-------- Entries provided --------

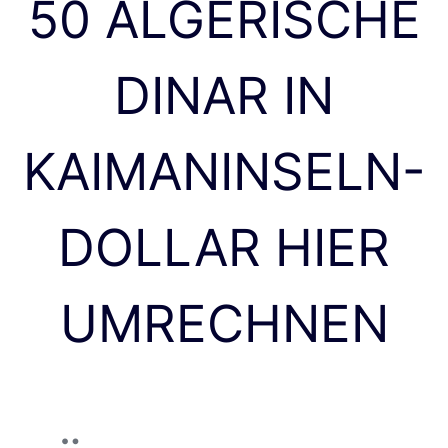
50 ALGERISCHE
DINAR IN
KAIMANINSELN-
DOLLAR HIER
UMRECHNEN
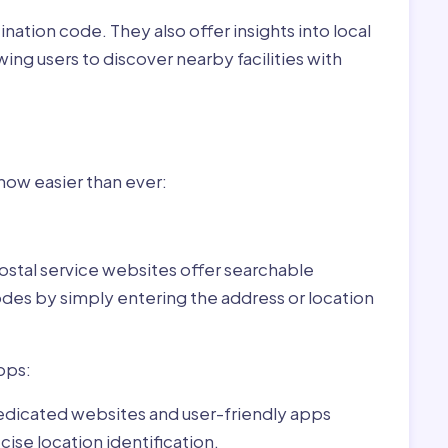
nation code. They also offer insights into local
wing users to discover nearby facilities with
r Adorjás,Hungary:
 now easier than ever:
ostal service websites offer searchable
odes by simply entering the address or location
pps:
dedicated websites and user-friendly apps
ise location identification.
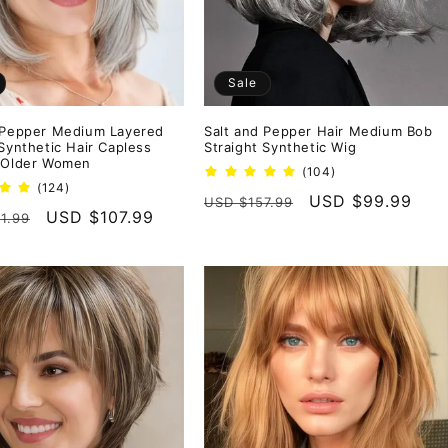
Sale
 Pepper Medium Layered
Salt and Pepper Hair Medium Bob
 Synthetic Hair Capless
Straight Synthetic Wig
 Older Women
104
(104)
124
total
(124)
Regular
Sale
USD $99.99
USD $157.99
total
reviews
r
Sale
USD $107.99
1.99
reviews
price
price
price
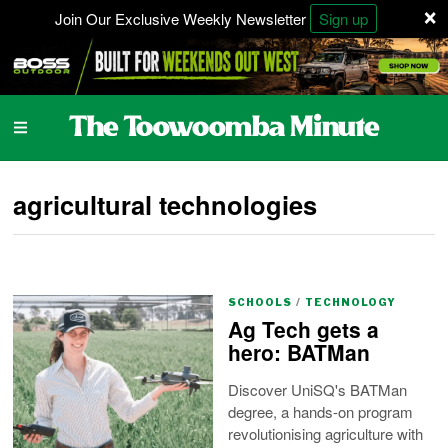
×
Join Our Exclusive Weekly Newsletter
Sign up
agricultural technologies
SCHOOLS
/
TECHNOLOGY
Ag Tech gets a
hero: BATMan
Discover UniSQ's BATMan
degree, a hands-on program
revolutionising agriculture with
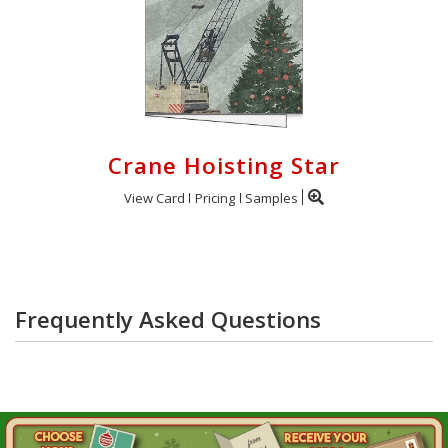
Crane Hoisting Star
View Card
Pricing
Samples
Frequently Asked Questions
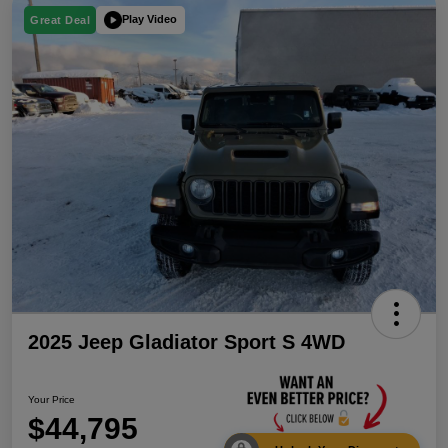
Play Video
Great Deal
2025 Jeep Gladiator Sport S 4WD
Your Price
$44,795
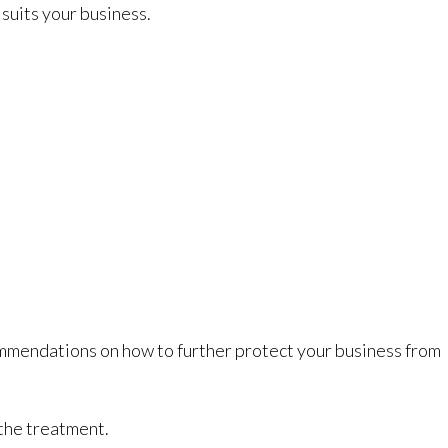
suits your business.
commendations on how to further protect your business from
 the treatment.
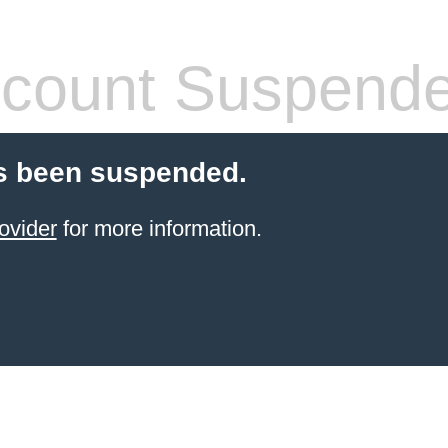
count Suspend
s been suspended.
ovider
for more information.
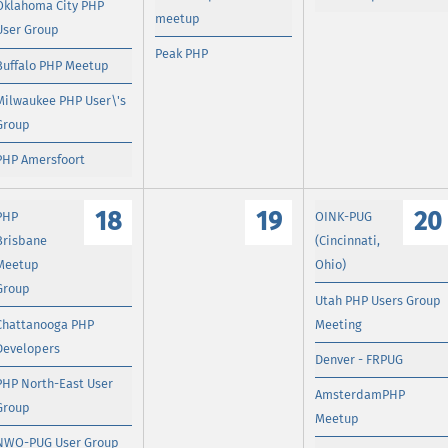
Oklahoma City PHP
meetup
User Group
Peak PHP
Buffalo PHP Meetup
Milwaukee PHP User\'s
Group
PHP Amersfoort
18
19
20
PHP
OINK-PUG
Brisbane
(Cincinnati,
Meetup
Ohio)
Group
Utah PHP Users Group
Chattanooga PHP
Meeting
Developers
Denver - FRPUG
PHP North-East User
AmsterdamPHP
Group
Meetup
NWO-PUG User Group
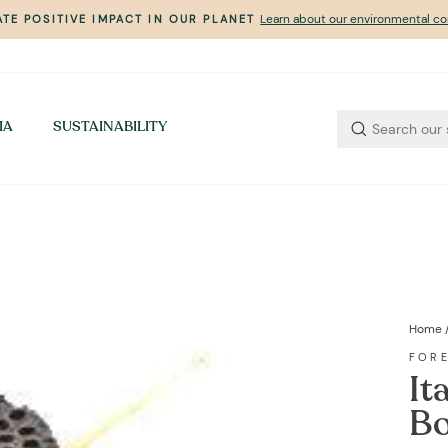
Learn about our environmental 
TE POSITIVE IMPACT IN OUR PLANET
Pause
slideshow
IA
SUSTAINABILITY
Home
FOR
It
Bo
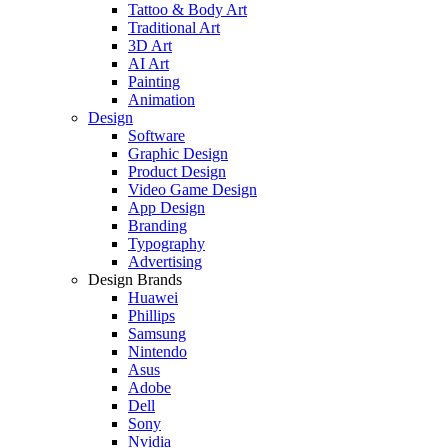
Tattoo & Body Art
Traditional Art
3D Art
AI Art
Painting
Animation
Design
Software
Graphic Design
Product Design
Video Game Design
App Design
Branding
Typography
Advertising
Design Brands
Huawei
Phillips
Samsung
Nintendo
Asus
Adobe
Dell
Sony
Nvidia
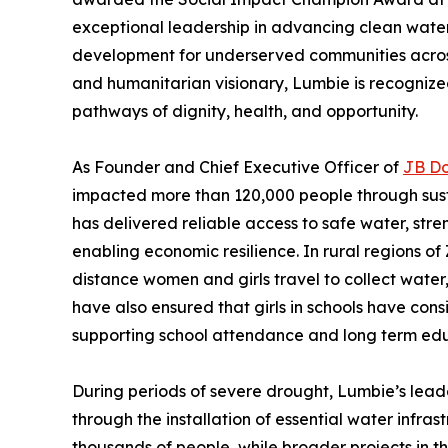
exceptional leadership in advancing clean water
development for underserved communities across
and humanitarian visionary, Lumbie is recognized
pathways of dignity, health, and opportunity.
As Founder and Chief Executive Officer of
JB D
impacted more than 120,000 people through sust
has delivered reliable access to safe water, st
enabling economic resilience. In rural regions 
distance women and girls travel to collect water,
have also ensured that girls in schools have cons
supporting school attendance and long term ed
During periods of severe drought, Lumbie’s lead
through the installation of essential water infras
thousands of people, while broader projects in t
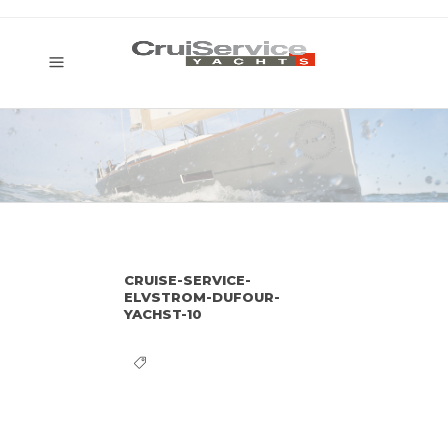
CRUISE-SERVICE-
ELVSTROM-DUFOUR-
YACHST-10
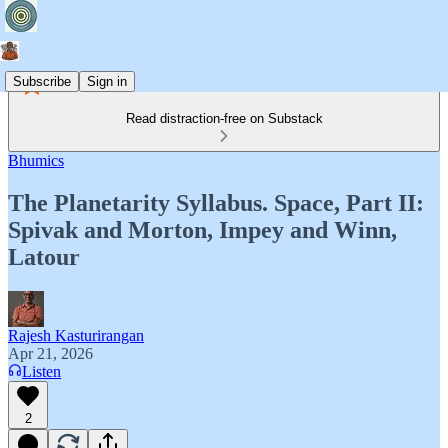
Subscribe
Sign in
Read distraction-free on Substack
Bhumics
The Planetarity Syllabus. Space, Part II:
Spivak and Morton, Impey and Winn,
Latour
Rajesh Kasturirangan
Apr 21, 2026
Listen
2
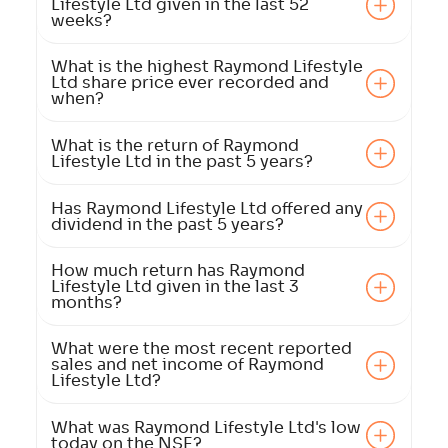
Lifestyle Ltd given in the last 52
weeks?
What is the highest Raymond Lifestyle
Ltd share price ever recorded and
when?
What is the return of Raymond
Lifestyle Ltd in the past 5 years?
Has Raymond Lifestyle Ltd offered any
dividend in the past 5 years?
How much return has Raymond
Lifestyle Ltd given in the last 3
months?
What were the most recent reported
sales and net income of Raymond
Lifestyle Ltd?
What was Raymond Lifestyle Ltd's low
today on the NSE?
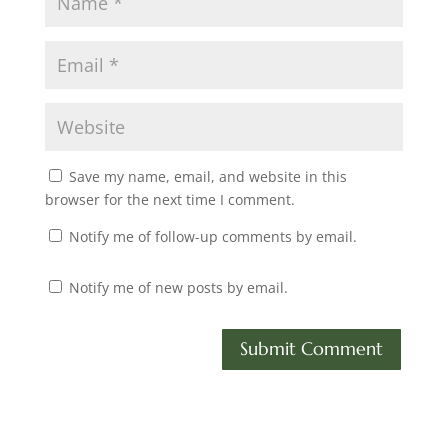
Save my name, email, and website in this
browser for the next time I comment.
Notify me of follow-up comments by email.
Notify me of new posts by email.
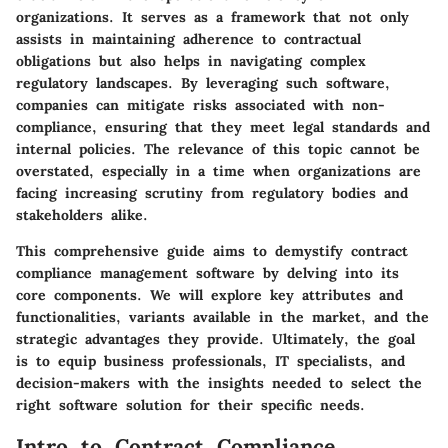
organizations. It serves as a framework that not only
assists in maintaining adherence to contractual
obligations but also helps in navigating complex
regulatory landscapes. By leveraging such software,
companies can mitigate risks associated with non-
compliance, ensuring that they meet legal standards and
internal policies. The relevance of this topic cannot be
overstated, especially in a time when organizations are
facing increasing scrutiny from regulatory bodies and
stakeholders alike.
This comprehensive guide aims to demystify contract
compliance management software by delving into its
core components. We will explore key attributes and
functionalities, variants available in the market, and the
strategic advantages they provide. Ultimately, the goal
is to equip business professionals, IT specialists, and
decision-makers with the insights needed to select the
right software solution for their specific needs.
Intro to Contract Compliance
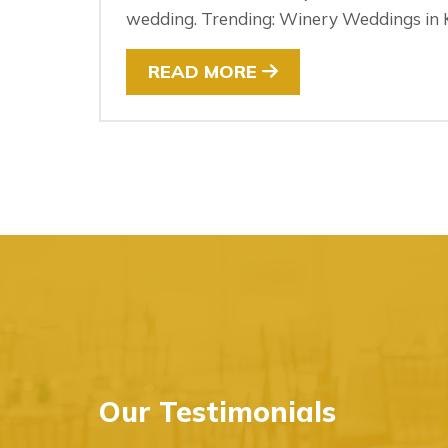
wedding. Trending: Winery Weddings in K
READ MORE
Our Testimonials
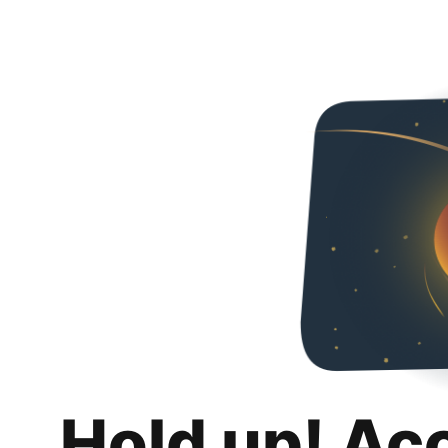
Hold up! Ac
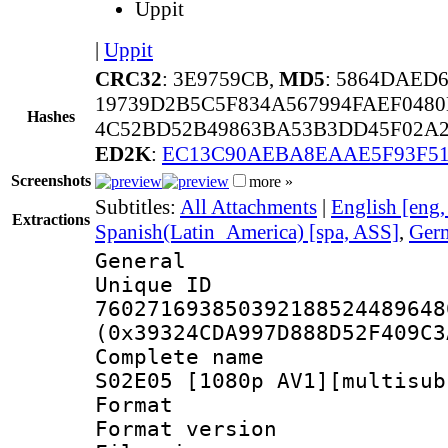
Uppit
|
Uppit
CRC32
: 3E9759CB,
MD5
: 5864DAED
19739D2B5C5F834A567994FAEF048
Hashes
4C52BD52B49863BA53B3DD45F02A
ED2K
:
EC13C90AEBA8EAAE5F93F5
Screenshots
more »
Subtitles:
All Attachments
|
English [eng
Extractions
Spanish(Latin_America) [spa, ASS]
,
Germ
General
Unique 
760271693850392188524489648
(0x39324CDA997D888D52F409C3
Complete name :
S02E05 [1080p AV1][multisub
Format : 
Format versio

--------

Repeat the records exactly, without the pictures.

50 ALGERISCHE
DINAR IN
KAIMANINSELN-
DOLLAR HIER
UMRECHNEN
nation code. They also offer insights into local
wing users to discover nearby facilities with
r Adorjás,Hungary:
 now easier than ever:
ostal service websites offer searchable
odes by simply entering the address or location
pps:
dedicated websites and user-friendly apps
ise location identification.
Sale
 Pepper Medium Layered
Salt and Pepper Hair Medium Bob
 Synthetic Hair Capless
Straight Synthetic Wig
 Older Women
104
(104)
124
total
(124)
Regular
Sale
USD $99.99
USD $157.99
total
reviews
r
Sale
USD $107.99
1.99
reviews
price
price
price
×
Join Our Exclusive Weekly Newsletter
Sign up
agricultural technologies
SCHOOLS
/
TECHNOLOGY
Ag Tech gets a
hero: BATMan
Discover UniSQ's BATMan
degree, a hands-on program
revolutionising agriculture with
Crane Hoisting Star
View Card
Pricing
Samples
Frequently Asked Questions
Play Video
Great Deal
2025 Jeep Gladiator Sport S 4WD
Your Price
$44,795
suits your business.
commendations on how to further protect your business from
 the treatment.
count Suspend
s been suspended.
ovider
for more information.
Oklahoma City PHP
meetup
User Group
Peak PHP
Buffalo PHP Meetup
Milwaukee PHP User\'s
Group
PHP Amersfoort
18
19
20
PHP
OINK-PUG
Brisbane
(Cincinnati,
Meetup
Ohio)
Group
Utah PHP Users Group
Chattanooga PHP
Meeting
Developers
Denver - FRPUG
PHP North-East User
AmsterdamPHP
Group
Meetup
NWO-PUG User Group
Learn about our environmental 
TE POSITIVE IMPACT IN OUR PLANET
Pause
slideshow
IA
SUSTAINABILITY
Home
FOR
It
Bo
Tattoo & Body Art
Traditional Art
3D Art
AI Art
Painting
Animation
Design
Software
Graphic Design
Product Design
Video Game Design
App Design
Branding
Typography
Advertising
Design Brands
Huawei
Phillips
Samsung
Nintendo
Asus
Adobe
Dell
Sony
Nvidia
exceptional leadership in advancing clean water
development for underserved communities across
and humanitarian visionary, Lumbie is recognized
pathways of dignity, health, and opportunity.
As Founder and Chief Executive Officer of
JB D
impacted more than 120,000 people through sust
has delivered reliable access to safe water, st
enabling economic resilience. In rural regions 
distance women and girls travel to collect water,
have also ensured that girls in schools have cons
supporting school attendance and long term ed
During periods of severe drought, Lumbie’s lead
through the installation of essential water infras
thousands of people, while broader projects in t
CRUISE-SERVICE-
ELVSTROM-DUFOUR-
YACHST-10
Subscribe
Sign in
Read distraction-free on Substack
Bhumics
The Planetarity Syllabus. Space, Part II:
Spivak and Morton, Impey and Winn,
Latour
Rajesh Kasturirangan
Apr 21, 2026
Listen
2
Lifestyle Ltd given in the last 52
weeks?
What is the highest Raymond Lifestyle
Ltd share price ever recorded and
when?
What is the return of Raymond
Lifestyle Ltd in the past 5 years?
Has Raymond Lifestyle Ltd offered any
dividend in the past 5 years?
How much return has Raymond
Lifestyle Ltd given in the last 3
months?
What were the most recent reported
sales and net income of Raymond
Lifestyle Ltd?
What was Raymond Lifestyle Ltd's low
today on the NSE?
Save my name, email, and website in this
browser for the next time I comment.
Notify me of follow-up comments by email.
Notify me of new posts by email.
organizations. It serves as a framework that not only
assists in maintaining adherence to contractual
obligations but also helps in navigating complex
regulatory landscapes. By leveraging such software,
companies can mitigate risks associated with non-
compliance, ensuring that they meet legal standards and
internal policies. The relevance of this topic cannot be
overstated, especially in a time when organizations are
facing increasing scrutiny from regulatory bodies and
stakeholders alike.
This comprehensive guide aims to demystify contract
compliance management software by delving into its
core components. We will explore key attributes and
functionalities, variants available in the market, and the
strategic advantages they provide. Ultimately, the goal
is to equip business professionals, IT specialists, and
decision-makers with the insights needed to select the
right software solution for their specific needs.
Intro to Contract Compliance
wedding. Trending: Winery Weddings in K
READ MORE
Our Testimonials
Hold up! Ac
Uppit
|
Uppit
CRC32
: 3E9759CB,
MD5
: 5864DAED
19739D2B5C5F834A567994FAEF048
Hashes
4C52BD52B49863BA53B3DD45F02A
ED2K
:
EC13C90AEBA8EAAE5F93F5
Screenshots
more »
Subtitles:
All Attachments
|
English [eng
Extractions
Spanish(Latin_America) [spa, ASS]
,
Germ
General
Unique 
760271693850392188524489648
(0x39324CDA997D888D52F409C3
Complete name :
S02E05 [1080p AV1][multisub
Format : 
Format versio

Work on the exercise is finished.